The crops growing on highly cultivated land will most likely grow with fewer microbiomes and be less healthy, Hannula expects. ‘Simplified gut microbiomes cause gut diseases so the assaults to the soil might be directly linked to these diseases.’ And the treatment of the soil might have more consequences  than health alone. ‘A soil with better  quality, should yield better quality crops as well. That means  crops grown in  better soil, possibly taste better as well.’

Testing and tasting

To look at all these factors, the expertise of multiple universities and institutes is combined (see box). ‘First we will determine how different agricultural practices affect the soil microbiome. We have over fifty farmers participating at whom we can take samples. Next to that, we will also grow our own crops in a controlled environment.’

In the next step, researchers from IBL will compare the quality of crops depending on the way they are cultivated. ‘That involves the microbiomes, metabolites and nutritional properties. A professional panel, even with top chefs, will compare and evaluate the taste of the different crops.’ To bring everything together, the researchers will look at the medical side. ‘First we will test the in models that simulate the microbiome in a gut. Later, different diets will be given to people with gut diseases. Then we can compare the effects of a diet with vegetables from  intensive agriculture and less intensive agriculture  on the health of their gut.’
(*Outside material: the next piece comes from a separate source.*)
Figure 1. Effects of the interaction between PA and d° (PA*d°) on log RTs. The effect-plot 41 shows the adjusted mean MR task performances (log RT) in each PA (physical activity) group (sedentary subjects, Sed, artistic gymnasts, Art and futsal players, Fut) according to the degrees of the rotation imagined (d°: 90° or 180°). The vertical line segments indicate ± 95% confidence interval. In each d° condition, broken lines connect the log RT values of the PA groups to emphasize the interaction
Paying more for healthy food

Gerard Breeman from the Faculty Governance and Global Affairs, is working on the project from a governmental perspective. If the project results in significant health effect related to different farming, the consortium will suggest governmental adaptations for the sector. ‘These are also favourable for the farmers. They are often open to change and want to know how to take better care of their soil and crops.’ And if research can prove that crops grown in  less intensive agriculture encourages better health, the consumer might be willing to pay more for it. ‘Then it’s profitable for the farmer, more sustainable for the environment and better for human health.’

Hannula is very excited to be working on the project for the next six years. ‘In scientific research, we often only look at one part of the story. Now we will be able to take all aspects into account. That will be extremely interesting.’ She expects that this research might have a big impact on both society and science. ‘I’ve been into soil my whole career, but by working together, we have the opportunity to frame it into a bigger picture.’

The interdisciplinary consortium includes partners from Leiden University, the Leiden University Medical Center (LUMC), the University of Groningen, the Van Hall Larenstein University of Applied Sciences, the Netherlands Institute of Ecology (NIOO-KNAW), farmers, consumers and companies. By combining all the expertise they hope to fully cover all perspectives of the subject. This includes: improving consumer health, improving soil health and agricultural sustainability, and ensuring economic well-being for farmers.